RemoteStorage – An open protocol for per-user storage on the Web

Roritharr · on June 12, 2018

In theory this seems like a great solution to many data privacy problems, but I suspect strongly that this leads in reality to very hard to support products as you can't make that many assumptions about the data stores. Performance and reliability of datastorage makes up a large chunk of the user-experience of any web-app, so having this out of ones control is a tough proposition for anyone actually wanting to build a business ontop of this.

chatmasta · on June 12, 2018

In reality everyone’s data will be stored at the same four cloud providers.

fiatjaf · on June 14, 2018

Do you think this is worse than having it all in one cloud provider?

The number of providers doesn't matter, actually. It could be just one, as long as it is easy to switch whenever you need. See GitHub.

hanniabu · on June 13, 2018

Sadly this will be true for 95% of the storage

microcolonel · on June 13, 2018

It seems to me that an API intended to make this storage a commodity would lower the barrier to entry, possibly increasing the natural number of participants in the market.

y4mi · on June 13, 2018

Don't worry, these competitors will host their service on one of these providers

Freak_NL · on June 13, 2018

Is that a big problem if data is end-to-end encrypted?

microcolonel · on June 13, 2018

Cynicism like this makes its own truth each time it's repeated.

Data shown:
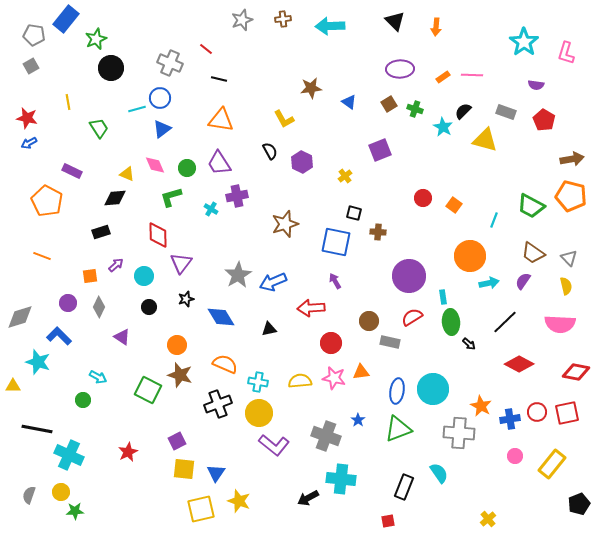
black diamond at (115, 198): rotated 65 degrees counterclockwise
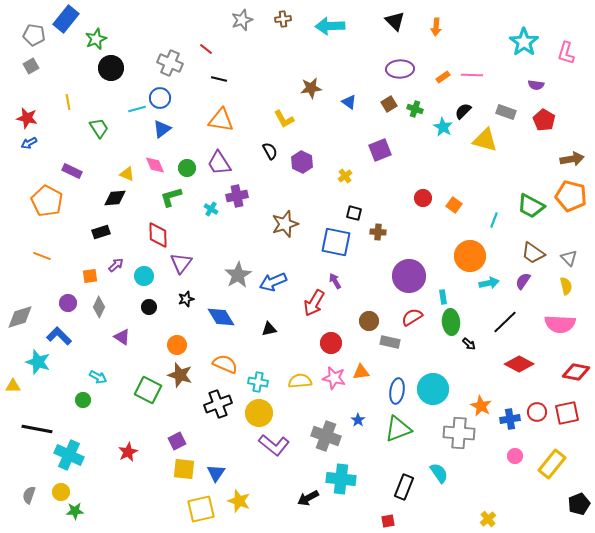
red arrow at (311, 308): moved 3 px right, 5 px up; rotated 56 degrees counterclockwise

Short exercise 1: Transcribe the part of the RemoteStorage thread that opens with the words containing "fiatjaf · on" and closes with "in the market.".
Short exercise 2: Pick up the RemoteStorage thread after its last line and keep it going.
The listing isn't needed for anything here.

Exercise response 1:
fiatjaf · on June 14, 2018

Do you think this is worse than having it all in one cloud provider?

The number of providers doesn't matter, actually. It could be just one, as long as it is easy to switch whenever you need. See GitHub.

hanniabu · on June 13, 2018

Sadly this will be true for 95% of the storage

microcolonel · on June 13, 2018

It seems to me that an API intended to make this storage a commodity would lower the barrier to entry, possibly increasing the natural number of participants in the market.

Exercise response 2:
binbasti · on June 14, 2018

Actually, this has been pretty much a non-issue for us in production over the last 5 years. As the reference JS client library works offline first, it'll just sync data whenever the remote becomes available again. In fact, that's a nice bonus for offline-first web apps in general, not just with remoteStorage.

Fellshard · on June 13, 2018

You'd need shared protocols for data, of some sort. Probably similar to the original dream for XML schemata.

kevincox · on June 13, 2018

I have created a number of small tools in the last and I generally have kept them stateless because I didn't want to manage (or pay for) storage of user data. If something like this was widespread I could trivially allow the user to save their data without needing to manage that myself.

For complex applications you might want a richer API but I think that for now making it easy to adopt is a key feature and I generally just want to stick a serialized state in a small number of "files" anyways.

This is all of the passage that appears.